Sequence alignment of cfALDH with the human ALDH
Sequence alignment of cfALDH with the human ALDH1 indicates that the cyanobacterial protein contains the same GQCC motif as the human ALDH1 and ALDH2 proteins  (Fig. 1d, highlighted in red, and Supplementary Fig. 2). This motif is present in ALDH1/2 orthologues and these residues reside at the bottom of the substrate entry channel (SEC). The second cysteine is involved in the nucleophilic attack of the carbonyl carbon in the aldehyde (Fig. 1c).
To ascertain the activity of the protein, cfALDH was cloned from genomic DNA and over-expressed in E. coli. SDS-PAGE analysis showed the purified protein has a MW of ∼50 kDa (Fig. 2a), with analysis by accurate mass spectrometry giving a mass of 53613.60 Da whilst the calculated mass is 53614.19 Da (Supplementary Fig. 3). The protein purified as a homo-tetramer on size-exclusion chromatography (calculated mass of ∼239 kDa, Fig. 2b and calibration in Supplementary Fig. 4).
To establish whether retinoic CCG-1423 is produced by this putative retinal dehydrogenase, an LC-MS based method was used. The purified protein was incubated in the presence of NAD and all-trans-retinal to determine the conversion to retinoic acid. Samples were extracted into hexane and analysed by LC-MS. After incubation at 37 °C for 90 min retinoic acid was clearly produced when all components were present, but not without inclusion of the cofactor NAD (Fig. 2c and d, standards shown in Supplementary Fig. 5).
A fluorescence based assay was then used to measure NADH production and therefore calculate the levels of retinoic acid production. The concentration of all-trans-retinal was varied between 0.1 and 10 μM whilst NAD+ remained at a high concentration of 1 mM, whilst cfALDH was kept low at 200 nM (Fig. 3a). The concentration of cfALDH was varied and a relationship between activity and enzyme concentration is seen as expected (Fig. 3b). This process was optimal at a basic pH of 8.5–9.5 (Fig. 3c) and enhanced by the presence of Mg2+ in the assay buffer (Fig. 3d), as seen with other ALDH1 [, , , , ]. (Supplementary Fig. 6). This is the first time a cyanobacterial ALDH has been seen to produce retinoic acid from all-trans-retinal.
Previous work identified signature residues found in either ALDH1 or ALDH2 that potentially enable the prediction of whether an ALDH is able to process large or small aldehydes . When we compare the cfALDH sequence to these signatures, we find that the protein contains 8/34 signature residues of the sheep ALDH1A1 with which it has a 64% sequence identity (NP_001009778.1), 17/34 of human ALDH2 with which it has a 68% sequence identity (AAP36614.1) and 9/34 that match neither ALDH1A1/2 (Fig. 4a and Fig. S6). These residues were then mapped onto the predicted model of cfALDH, generated using Phyre2 v.2.0 , where they are present across the surface and core of cfALDH (Fig. 4c).
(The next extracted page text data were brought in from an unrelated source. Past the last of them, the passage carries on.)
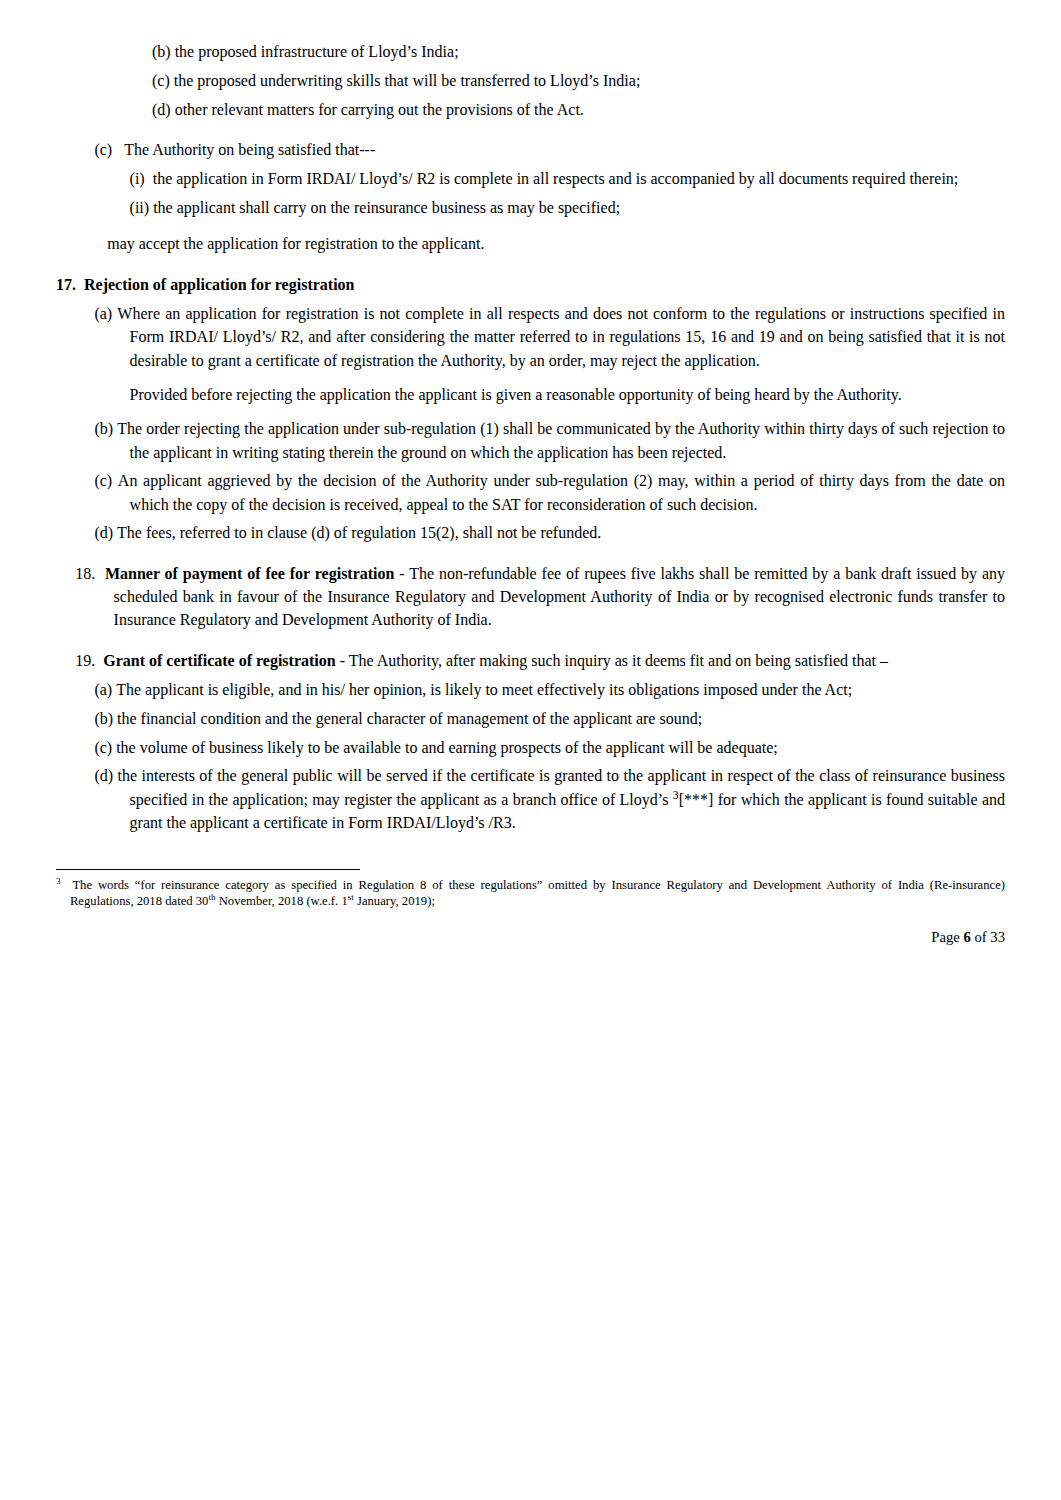(b) the proposed infrastructure of Lloyd’s India;
(c) the proposed underwriting skills that will be transferred to Lloyd’s India;
(d) other relevant matters for carrying out the provisions of the Act.
(c) The Authority on being satisfied that---
(i) the application in Form IRDAI/ Lloyd’s/ R2 is complete in all respects and is accompanied by all documents required therein;
(ii) the applicant shall carry on the reinsurance business as may be specified;
may accept the application for registration to the applicant.
17. Rejection of application for registration
(a) Where an application for registration is not complete in all respects and does not conform to the regulations or instructions specified in Form IRDAI/ Lloyd’s/ R2, and after considering the matter referred to in regulations 15, 16 and 19 and on being satisfied that it is not desirable to grant a certificate of registration the Authority, by an order, may reject the application.
Provided before rejecting the application the applicant is given a reasonable opportunity of being heard by the Authority.
(b) The order rejecting the application under sub-regulation (1) shall be communicated by the Authority within thirty days of such rejection to the applicant in writing stating therein the ground on which the application has been rejected.
(c) An applicant aggrieved by the decision of the Authority under sub-regulation (2) may, within a period of thirty days from the date on which the copy of the decision is received, appeal to the SAT for reconsideration of such decision.
(d) The fees, referred to in clause (d) of regulation 15(2), shall not be refunded.
18. Manner of payment of fee for registration - The non-refundable fee of rupees five lakhs shall be remitted by a bank draft issued by any scheduled bank in favour of the Insurance Regulatory and Development Authority of India or by recognised electronic funds transfer to Insurance Regulatory and Development Authority of India.
19. Grant of certificate of registration - The Authority, after making such inquiry as it deems fit and on being satisfied that –
(a) The applicant is eligible, and in his/ her opinion, is likely to meet effectively its obligations imposed under the Act;
(b) the financial condition and the general character of management of the applicant are sound;
(c) the volume of business likely to be available to and earning prospects of the applicant will be adequate;
(d) the interests of the general public will be served if the certificate is granted to the applicant in respect of the class of reinsurance business specified in the application; may register the applicant as a branch office of Lloyd’s 3[***] for which the applicant is found suitable and grant the applicant a certificate in Form IRDAI/Lloyd’s /R3.
3 The words “for reinsurance category as specified in Regulation 8 of these regulations” omitted by Insurance Regulatory and Development Authority of India (Re-insurance) Regulations, 2018 dated 30th November, 2018 (w.e.f. 1st January, 2019);
Page 6 of 33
We then measured the estimated size of the substrate entry channel (SEC) using CastP 3.0 . This enabled us to assess whether the cyanobacterial ALDH was likely to be more characteristic of an ALDH1 or ALDH2 considering it appears to be equally related to these proteins from our phylogenetic analysis (Fig. 1b). The size of the SEC in an ALDH has previously been suggested as a way of predicting the substrate [24,33].
The SEC in cfALDH is predicted to have a volume between that seen in the sheep ALDH1A1 (Volume 670.2 Å3) and the human ALDH2 (Volume 558.07 Å3) with a calculated volume of 635.05 Å3 when the sheep ALDH1A1 1BXS is used as the template (Fig. 4b). The GQCC motif is at the bottom of the SEC in cfALDH as expected. This suggests that the cyanobacterial (and planctomyces) ALDH could resemble the evolutionary branching point ahead of the evolution of animal ALDH1/2 that were selective for large or small aldehydes, respectively.
Discussion We have identified and characterised for the first time a cyanobacterial ALDH that can convert all-trans-retinal to retinoic acid. Blooms producing retinoic acid are proving toxic to local flora and fauna, so any further insight into the mechanism of this production is crucial. This is a potentially important step in elucidation of the biosynthesis of retinoic acid in cyanobacteria, though further experimentation is required to determine if this enzyme is in fact employed for this purpose in this cyanobacterium.